Python

It is difficult to update python beyond the version CentOS provides at the system level. For this reason, ARC offers an alternate python environments using pyenv.

If you are interested in installing your own python packages to your home folder, you must do so in a virtual environment. In short, switch to the version of python that you want in your virtualenv using pyenv, create the virtualenv, and proceed to do all your development in that virualenv going forward.

Activate pyenv in your environment

You must add the following lines in your ~/.bashrc file:

Compute servers (Circe/Hecate):

export PYENV_ROOT="/vol/apps/system/python/pyenv"
export PATH="$PYENV_ROOT/bin:$PATH"
eval "$(pyenv init -)"

Compute Clusters (Hydra/Gravel):

export PYENV_ROOT="/share/apps/user/stow/pyenv"
export PATH="$PYENV_ROOT/bin:$PATH"
eval "$(pyenv init -)"

Now re-source your settings file (IE source ~/.bashrc) or log out and back in.

Check which versions of python are available

Now that the pyenv command is available, check which versions are installed:

> pyenv versions
* system (set by /vol/apps/system/python/pyenv/version)
2.7.6
3.3.3

This shows three available versions of python. The currently active version denoted by the *. In this case, system python is the currently active python version.

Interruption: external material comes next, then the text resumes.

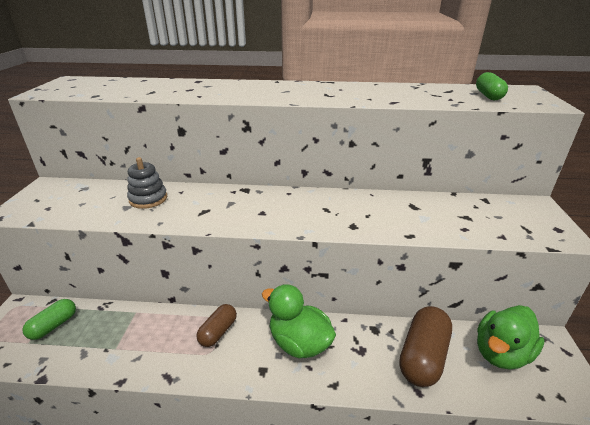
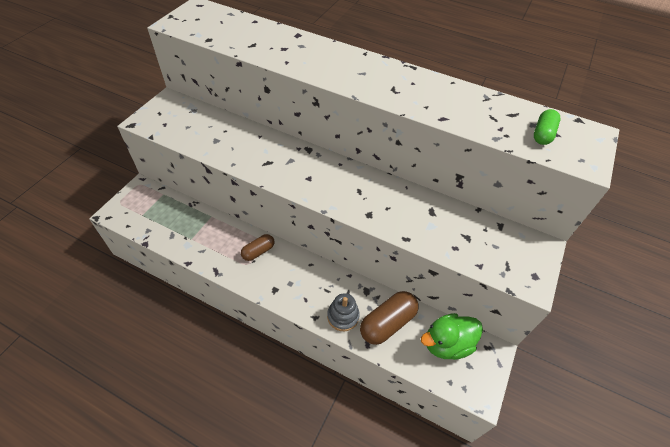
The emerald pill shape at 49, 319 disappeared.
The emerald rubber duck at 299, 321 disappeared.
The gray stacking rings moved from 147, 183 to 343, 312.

Switch your session to the version you want

To change to a different version of python use the shell command:

> pyenv shell 2.7.6
> python --version
Python 2.7.6

Now python 2.7.6 is the active python version provided by pyenv

Create a virtual environment in your home directory

Virtual Environments are local python installations that allow you to install python packages locally with pip without having to request an admin to install them for you. Virtualenvs are easy to setup and quite disposable if you mess up. The virtualenv command will create a virtual environment with the python version that is currently selected in pyenv:

> mkdir my_environment
> virtualenv my_environment
> source my_environment/bin/activate

Upon first activation, its a good idea to update pip and setuptools:

> pip install --upgrade pip
> pip install --upgrade setuptools

After you have created, updated and activated your new virtual environment you can install packages with pip freely.

To exit your python environment type:

> deactivate

To reactivate an environment you have already created type:

> source my_environment/bin/activate

Now you can freely install packages with pip once again!!

Using Pyenv and Virtualenv on Hydra

Because hydra uses a scheduler to run jobs using pyenv requires a few extra steps to get jobs running.

This section is assuming that you have already created a virtualenv with pyenv and virtualenv using the steps above.

Using Full Path to Python

If you want to run jobs with a python virtualenv in slurm you will need to use the full path to the python installed in your virtualenv in the commands in your slurm script.

Example: You created a virtualenv with python 2.7.7 called env2 that is in your home directory (/home/me/). You want to run a python script you wrote called my_script.py on the slurm scheduler.

If you were running a python script in slurm with the default system python this line would be in your slurm script:

> srun python my_script.py

But because you are using a personal virtualenv you need to specify full path to the python in your virtualenv (this line will go into your slurm batch file):

> srun /home/me/env2/bin/python my_script.py

Setting Python Evironment Variables

WAIT!!! You are not completely ready to run jobs through slurm quite yet. Before you can run your jobs you need to set two environment variables, PYTHONPATH and PYTHONHOME:

Setting PYTHONPATH

PYTHONPATH points to extra libraries you want to use with your script. In our case, we point it to the default libraries found in the pyenv installation.

Example: Type this into the command line on your head node before your run your slurm script

> export PYTHONPATH=/share/apps/pyenv/versions/<version_you_are_using>/lib/python<version>

Replace <version_you_are_using> with the version of python you chose to make your env with.

Example: If you chose to use python 2.7.7 your PYTHONPATH would be

> export PYTHONPATH=/share/apps/pyenv/versions/2.7.7/lib/python2.7

If you used python 3.4.3 your PYTHONPATH would be:

> export PYTHONPATH=/share/apps/pyenv/versions/3.4.3/lib/python3.4

Setting PYTHONHOME

PYTHONHOME is an environment variable that points to the python executable you want to use. PYTHONHOME should be the path to your virtualenv directory.

Example: You created a virtualenv with python 2.7.7 called env2 that is in your home directory (/home/me/).

> export PYTHONHOME=/home/me/env2

Running your job

After you have set these evironment variables in your shell you are set to schedule jobs through slurm. These environment variables will only live as long as your session is open. You will have to set them every time you login and want to run a job with your virtualenv in slurm.

You can add PYTHONPATH and PYTHONHOME to your ~/.bashrc to make the changes last after you logout. This will likely cause issues when creating new virtualenvs, using pyenv and using the python interpreter outside of your env and slurm.